The zeal of the prophets for Yahweh was expressed in this, that they kindled in the breasts of their countrymen the flame of patriotism and revolt. They were patriots in so far as the feeling had taken possession of them that Israel ought to be free. They had felt the bitterness of the foreign yoke, and had set themselves to stimulate resistance and prepare for a revolt. And this patriotism could not be other than religious, for it is especially true of Israel that the religious and the national were inseparably associated. The programme of the early prophets probably expressed two convictions, that Israel should be free, and that more zeal should be shown in the worship of Yahweh. Apparently the older seers attached themselves to the prophets. They would bring the light of cooler reason, and would catch the glow of enthusiasm and the patriotic interest in the fortunes of Israel, rather than in the more personal and professional subjects that had hitherto engaged their attention.1 [Note: A. S. Peake, The Religion of Israel, 42.]
3. In the first chapter of the Book of Daniel the story is told of four princely Jewish boys at the court of Nebuchadnezzar, who lived on a vegetable diet rather than defile themselves with king's dainties. The word translated “pulse” denotes vegetable food in general; there is no reason for restricting it to leguminous fruits, such as beans and peas, which is what the term “pulse” properly denotes. Since the institution of Levitism after the return from the Exile, the eating of heathen meats had come to be regarded as a deadly sin. To the Christian, who knows that the Kingdom of God is not meat and drink, it seems a needless scruple to taboo any kind of wholesome food. Jesus taught, to the astonishment of the Pharisees and even of His disciples, that it is not what enters into a man that makes him unclean, but the unclean thoughts that come from the heart. So long, however, as the laws of ceremonial purity were an integral part of the religion of the Jews, they could not be treated with indifference. It was the part of a loyal Jew to prove his fidelity to his conscience by rigid adherence to the laws of Moses, which he believed to be the laws of God. Only by so doing could he walk in the light and assure himself of the favour of Heaven.

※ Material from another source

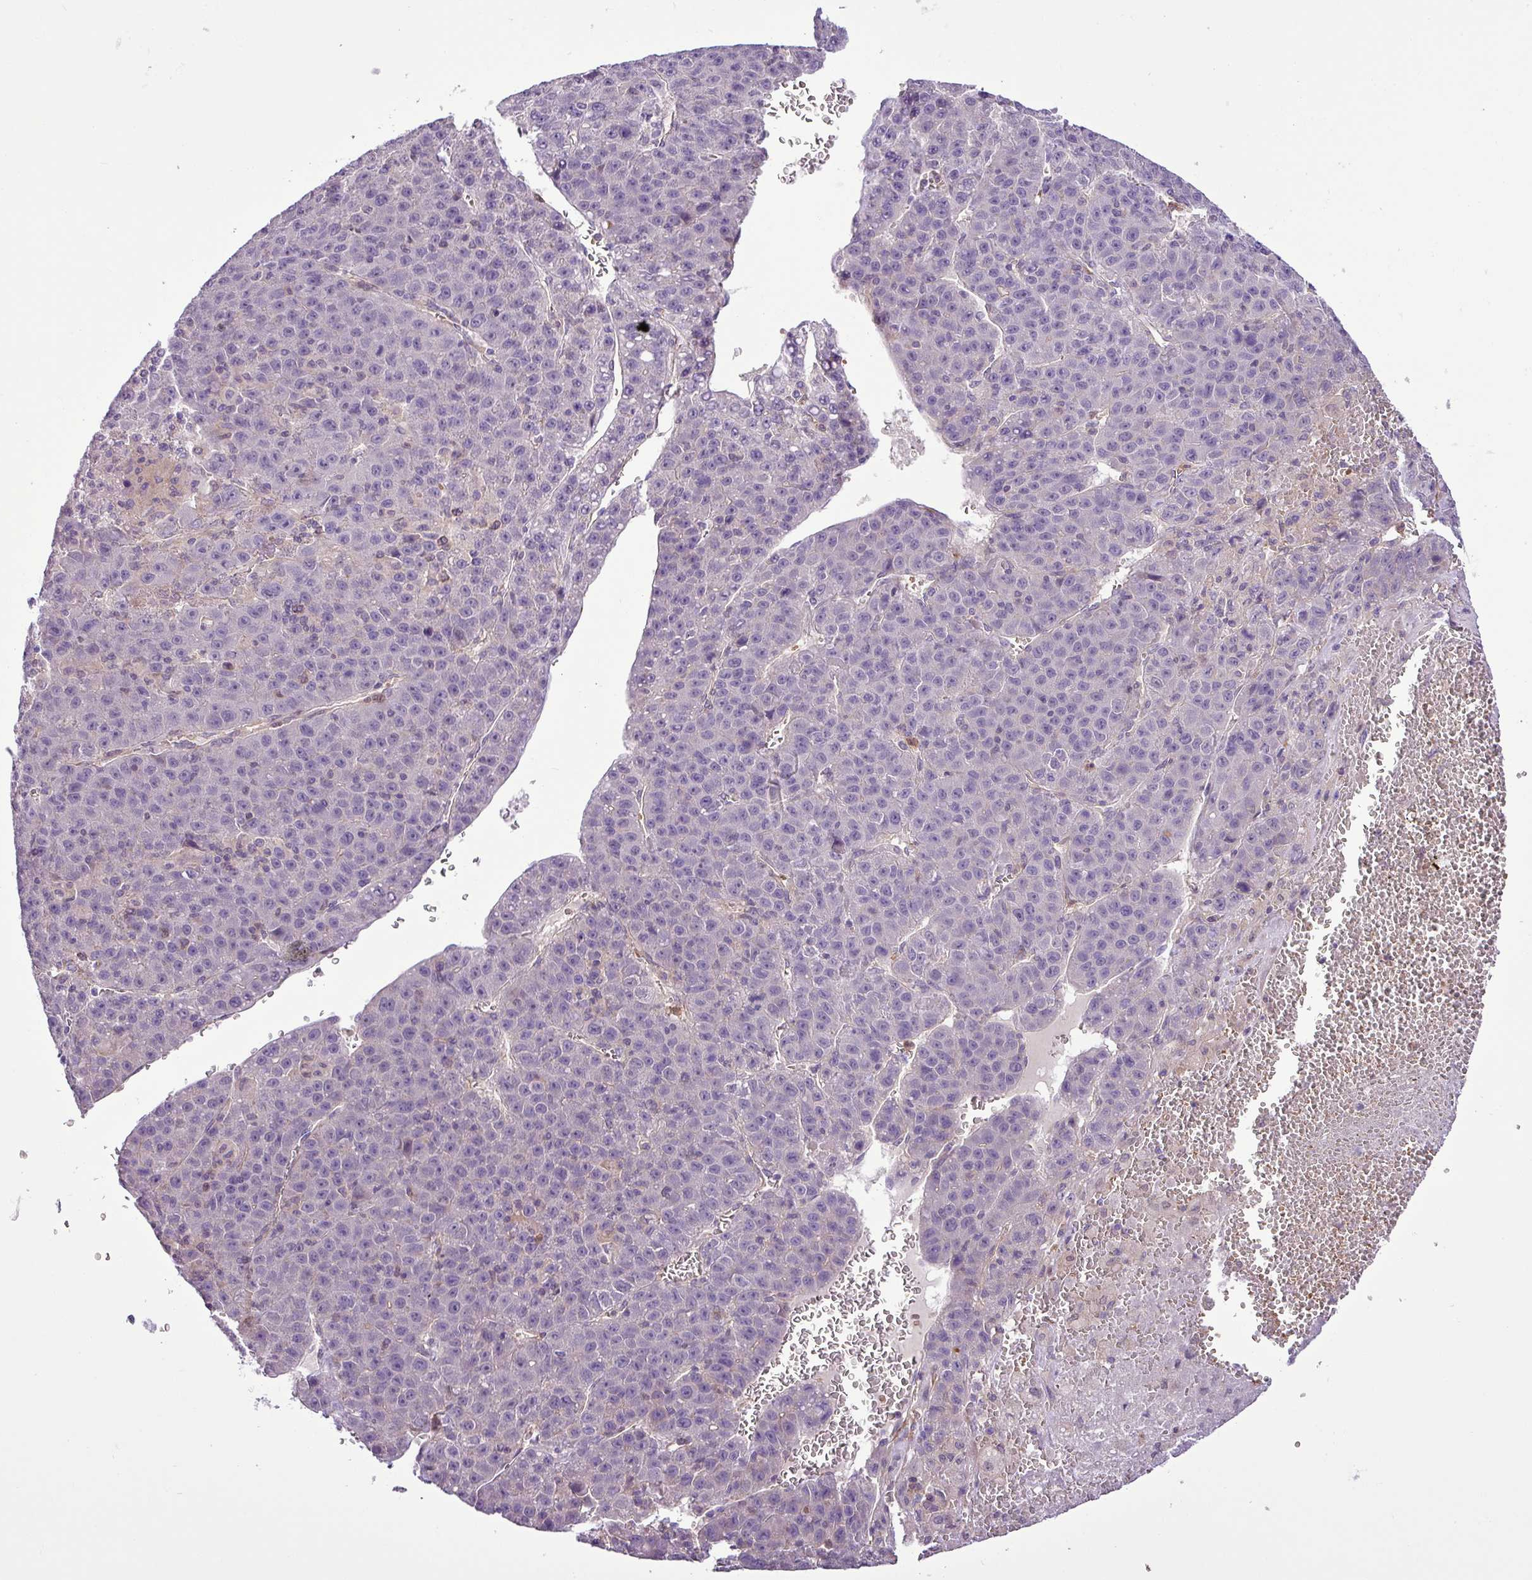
{"staining": {"intensity": "negative", "quantity": "none", "location": "none"}, "tissue": "liver cancer", "cell_type": "Tumor cells", "image_type": "cancer", "snomed": [{"axis": "morphology", "description": "Carcinoma, Hepatocellular, NOS"}, {"axis": "topography", "description": "Liver"}], "caption": "There is no significant positivity in tumor cells of hepatocellular carcinoma (liver).", "gene": "NBEAL2", "patient": {"sex": "female", "age": 53}}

What is conscience? Have we misnamed it when we call it a Divine inward monitor and judge? Is there then, after all, no infallible guide for our life? The modern answer on these points represents a broader outlook than the older one; yet, properly considered, it is not one whit less spiritual or religious. Conscience in this view is the correspondence of our individual feeling with a common outside standard. But this standard is continually rising and its upward progress is nothing less than the growing revelation of God in and to our race. The Divine inspiration was assuredly in the patriarchs, though their manner of life if practised here would have consigned them to a gaol within a week. The explanation is that while the force working in them was from above, its uplift could, in the nature of things, carry them only as far as it was in their generation to go. There is an immutable standard of right and wrong, but it was not plumped into the world all at once. It is dawning upon us bit by bit in the ceaseless development of the human spirit. Conscience is the Divine in us, but like another incarnation, it was born a babe and comes to itself by degrees, “increasing in wisdom and stature.”1 [Note: J. Brierley.]